Discussion:
[xmonad] Migrate from String to Data.Text [proposal]
Matt Walker
2015-12-18 17:12:17 UTC
Permalink
Hi everyone,

I noticed that xmonad and xmonad-contrib both prefer to use of String =
[Char] for their stringy data-types. This is probably a terrible idea. I
cite some sources here, then outline their arguments below.

http://www.alexeyshmalko.com/2015/haskell-string-types/
https://mail.haskell.org/pipermail/haskell-cafe/2014-June/114745.html

__String is Bad__

1) Char is a horribly inefficient representation of a character, being an
entire machine word in length (at least 32 bits). Actually, it's worse:
each Char takes up _two_ machine words in GHC, since it needs one to store
GC information in. See the slide in the first link for more details.
Data.Text stores the characters in compact arrays.
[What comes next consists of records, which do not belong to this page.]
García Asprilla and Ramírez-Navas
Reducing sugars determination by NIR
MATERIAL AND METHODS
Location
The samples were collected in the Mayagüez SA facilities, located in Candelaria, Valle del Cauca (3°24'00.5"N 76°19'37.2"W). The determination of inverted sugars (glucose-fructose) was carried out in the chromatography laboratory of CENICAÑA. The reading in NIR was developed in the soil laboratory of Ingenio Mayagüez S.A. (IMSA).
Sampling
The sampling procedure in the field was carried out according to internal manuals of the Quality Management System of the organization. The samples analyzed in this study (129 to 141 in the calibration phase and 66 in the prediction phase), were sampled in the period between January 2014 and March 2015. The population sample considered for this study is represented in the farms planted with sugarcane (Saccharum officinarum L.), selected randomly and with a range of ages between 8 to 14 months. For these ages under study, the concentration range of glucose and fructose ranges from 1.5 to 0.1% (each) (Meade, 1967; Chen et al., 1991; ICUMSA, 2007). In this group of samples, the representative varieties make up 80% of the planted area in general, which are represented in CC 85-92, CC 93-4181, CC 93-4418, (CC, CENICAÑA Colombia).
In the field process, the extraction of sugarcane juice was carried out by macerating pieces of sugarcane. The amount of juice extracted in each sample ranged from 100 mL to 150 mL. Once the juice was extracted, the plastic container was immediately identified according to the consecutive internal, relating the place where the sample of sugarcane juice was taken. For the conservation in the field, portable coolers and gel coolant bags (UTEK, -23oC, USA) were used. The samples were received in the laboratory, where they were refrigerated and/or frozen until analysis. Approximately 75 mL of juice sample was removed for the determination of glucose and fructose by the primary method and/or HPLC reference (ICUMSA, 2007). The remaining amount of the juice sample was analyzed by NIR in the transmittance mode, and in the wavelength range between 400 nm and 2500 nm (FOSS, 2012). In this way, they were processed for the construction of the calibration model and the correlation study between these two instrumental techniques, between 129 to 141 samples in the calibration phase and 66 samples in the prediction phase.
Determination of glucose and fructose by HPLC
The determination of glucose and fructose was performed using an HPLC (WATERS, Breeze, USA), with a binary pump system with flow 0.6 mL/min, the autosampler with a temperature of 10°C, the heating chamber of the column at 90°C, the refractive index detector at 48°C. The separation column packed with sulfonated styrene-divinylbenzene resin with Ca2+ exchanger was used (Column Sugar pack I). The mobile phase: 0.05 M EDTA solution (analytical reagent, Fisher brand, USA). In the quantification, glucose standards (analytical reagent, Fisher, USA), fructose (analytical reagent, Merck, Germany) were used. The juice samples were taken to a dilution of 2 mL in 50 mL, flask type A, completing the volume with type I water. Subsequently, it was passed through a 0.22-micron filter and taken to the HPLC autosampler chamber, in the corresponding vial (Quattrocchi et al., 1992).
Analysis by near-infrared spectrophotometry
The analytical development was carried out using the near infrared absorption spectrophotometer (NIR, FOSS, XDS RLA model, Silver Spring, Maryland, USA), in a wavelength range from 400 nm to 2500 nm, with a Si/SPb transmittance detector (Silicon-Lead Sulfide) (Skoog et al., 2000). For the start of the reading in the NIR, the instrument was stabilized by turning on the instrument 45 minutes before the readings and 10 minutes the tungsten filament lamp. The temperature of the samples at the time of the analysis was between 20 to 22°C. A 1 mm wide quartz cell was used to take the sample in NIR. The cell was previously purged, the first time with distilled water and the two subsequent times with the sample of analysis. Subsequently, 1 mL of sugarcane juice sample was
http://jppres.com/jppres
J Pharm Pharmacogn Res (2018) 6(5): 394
2) Lists are lazy, which makes their evaluation slower. You have to thunk
on each character, which is pretty silly most of the time. Normally you
want to read in at least _chunks_ of string all at once. Data.Text is
strict, but Data.Text.Lazy exists and is (as you would assume) lazy when
you need it.

The long and the short of it is that [Char] is a suboptimal choice to use
for anything except possibly short identifiers; Haskell (via GHC) is a
compiled language, and yet performs orders of magnitudes worse than even
Perl and Python on text processing when using Data.String. There is simply
no good reason to use String when Text exists.

__Alternatives__

The other alternative is ByteString. Although ByteString is a great type
for binary data, and specifically for data exchange protocols, it seems
that it would inappropriate in this situation, due to the replacement of
most (if not all) instances being actual textual data, which obviously Text
is optimized for.

__Migration Issues__

Assuming we can agree that Text > String then, the main problem to
switching would be the pain of migration, and whether this would be worth
it. I argue it wouldn't be so bad, and is worth doing on principle alone.
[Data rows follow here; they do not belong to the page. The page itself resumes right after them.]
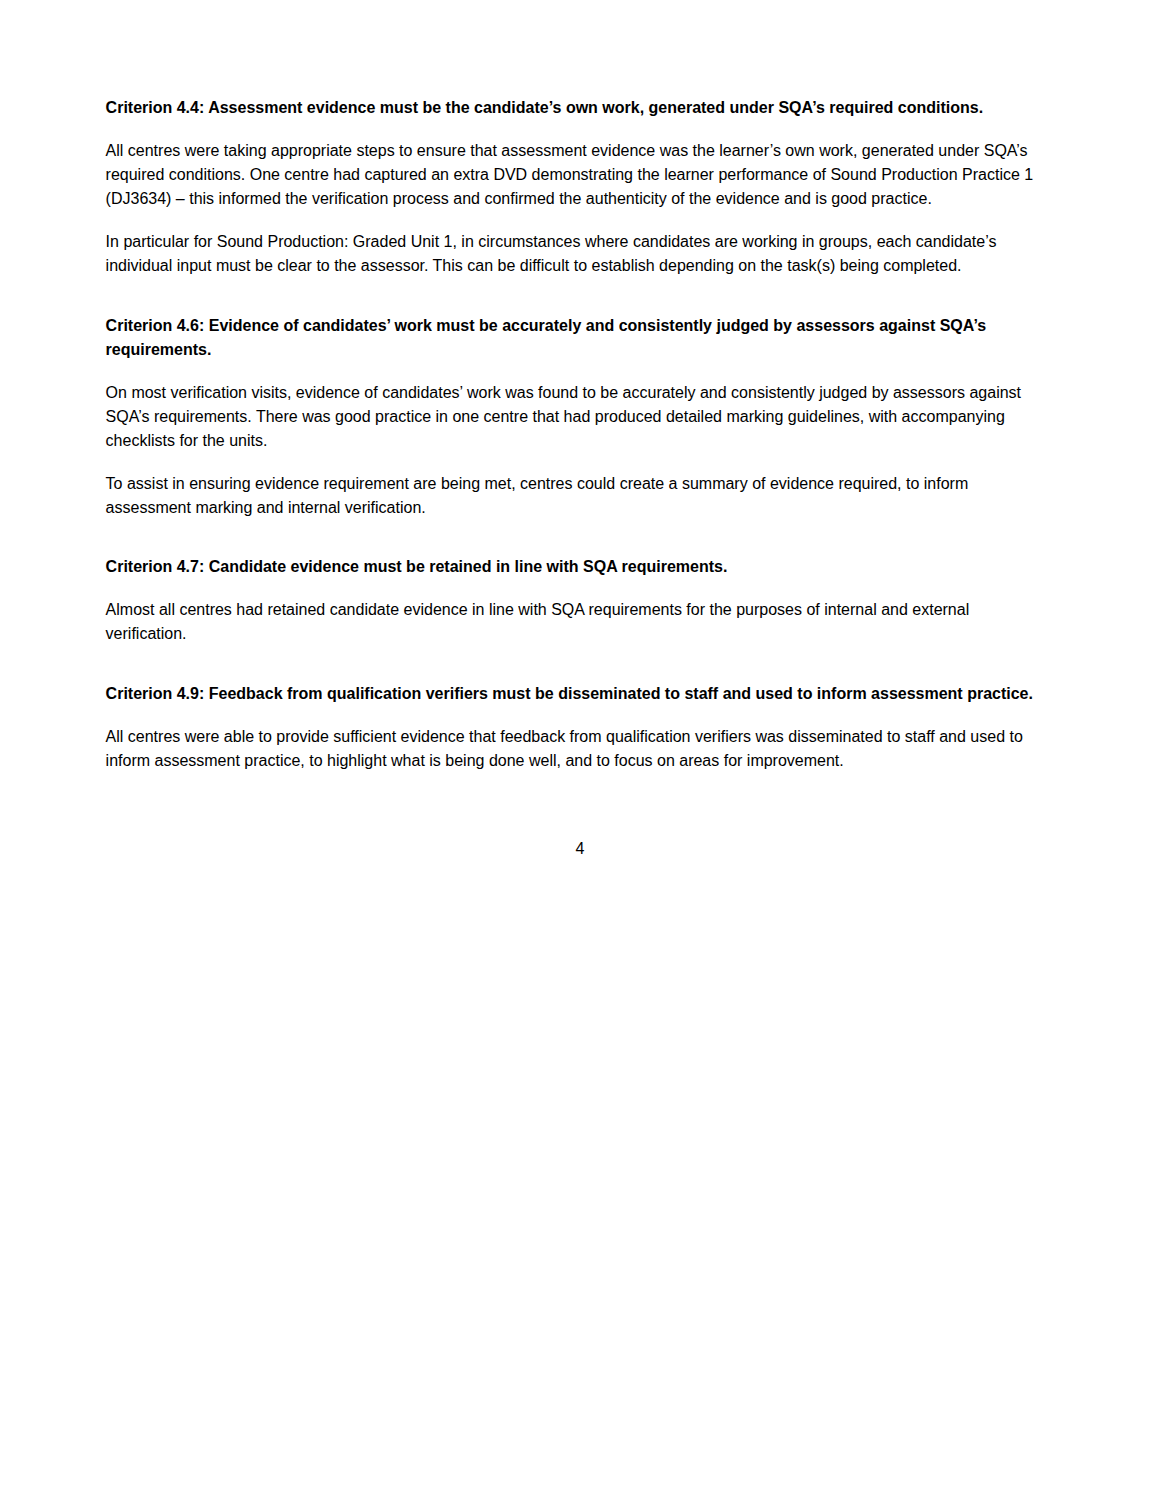Criterion 4.4: Assessment evidence must be the candidate’s own work, generated under SQA’s required conditions.
All centres were taking appropriate steps to ensure that assessment evidence was the learner’s own work, generated under SQA’s required conditions. One centre had captured an extra DVD demonstrating the learner performance of Sound Production Practice 1 (DJ3634) – this informed the verification process and confirmed the authenticity of the evidence and is good practice.
In particular for Sound Production: Graded Unit 1, in circumstances where candidates are working in groups, each candidate’s individual input must be clear to the assessor. This can be difficult to establish depending on the task(s) being completed.
Criterion 4.6: Evidence of candidates’ work must be accurately and consistently judged by assessors against SQA’s requirements.
On most verification visits, evidence of candidates’ work was found to be accurately and consistently judged by assessors against SQA’s requirements. There was good practice in one centre that had produced detailed marking guidelines, with accompanying checklists for the units.
To assist in ensuring evidence requirement are being met, centres could create a summary of evidence required, to inform assessment marking and internal verification.
Criterion 4.7: Candidate evidence must be retained in line with SQA requirements.
Almost all centres had retained candidate evidence in line with SQA requirements for the purposes of internal and external verification.
Criterion 4.9: Feedback from qualification verifiers must be disseminated to staff and used to inform assessment practice.
All centres were able to provide sufficient evidence that feedback from qualification verifiers was disseminated to staff and used to inform assessment practice, to highlight what is being done well, and to focus on areas for improvement.
4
The LANGUAGE pragma of OverloadedStrings allows you to use String literals
as Text literals, so that wouldn't be the main problem. The main issue is
changing all the interfaces so they accept Text instead of String, and how
this would impact existing user configs, and the xmonad-contrib archive.
Every time you use ++ you would have to replace it with <>, the Monoid
infix mappend operator. I doubt many people use : to build Strings, but in
those instances those would have to be changed too. Finally, pattern
matching on Strings like (x:xs) would break as well. All other functions
would require changing from their String/List counterpart to the Text one.
Since the names clash, one would have to import qualified as, for instance,
T and call T.intersperse or whatever. It would be a non-trivial
undertaking, but certainly doable.

__Other Breaking Changes__

Are there other niggling issues that exist in the codebase that would cause
breaking changes? Perhaps it would be a good idea to get a list of them
all and see if it's worth breaking backwards compatibility to fix them all
at once? I'm a purist when it comes to code, but I would like to hear what
other people think, and just how angry they would be with this change. I
have no idea as to what xmonad and xmonad-contrib's breaking changes policy
is.

Obviously I'm not proposing this change be undertaken for 0.13 -- I was
aiming for more 0.14 or later.

Let me know what you think.

Sincerely,
Matt
Brandon Allbery
2015-12-18 17:17:44 UTC
Permalink
Post by Matt Walker
The long and the short of it is that [Char] is a suboptimal choice to use
for anything except possibly short identifiers
Almost all uses of String in xmonad are very short; if not, you're likely
doing something wrong. (The exception is the help text which does not need
to be optimal, and is simply output as is in what amounts to the most
optimal use case for lists. Meanwhile the overhead of Text is significant
for very short strings such as xmonad uses. Use of Text in this case is a
pessimization.

It would be on you to demonstrate that switching to Text is a net gain.
--
brandon s allbery kf8nh sine nomine associates
***@gmail.com ***@sinenomine.net
unix, openafs, kerberos, infrastructure, xmonad http://sinenomine.net
Gwern Branwen
2015-12-18 17:18:21 UTC
Permalink
Post by Matt Walker
The LANGUAGE pragma of OverloadedStrings allows you to use String literals
as Text literals, so that wouldn't be the main problem. The main issue is
changing all the interfaces so they accept Text instead of String, and how
this would impact existing user configs, and the xmonad-contrib archive.
Every time you use ++ you would have to replace it with <>, the Monoid infix
mappend operator. I doubt many people use : to build Strings, but in those
instances those would have to be changed too. Finally, pattern matching on
Strings like (x:xs) would break as well. All other functions would require
changing from their String/List counterpart to the Text one. Since the
names clash, one would have to import qualified as, for instance, T and call
T.intersperse or whatever. It would be a non-trivial undertaking, but
certainly doable.
I don't see a single benefit for the users to undergo this invasive
and painful upgrade, which is particularly harsh on the less
experienced Haskellers as it involves subtleties of types and an
unfamiliar Text type.

Neither of your two listed benefits is at all relevant to users:
Xmonad and all its extensions are not doing more than trivial amounts
of string manipulation, and Xmonad as a whole is not even a
performance bottleneck - X and the windows being displayed are the
usual slow parts.
--
gwern
http://www.gwern.net
Brent Yorgey
2015-12-18 17:39:34 UTC
Permalink
I would also note that it's not as if xmonad developers are unaware of the
existence of Text. The fact is that the first version of xmonad was
released two years prior to the first release of text (2007 vs 2009). So
at the time there was simply no alternative to String. By the time text
became stable and widely accepted, xmonad-contrib was already quite large.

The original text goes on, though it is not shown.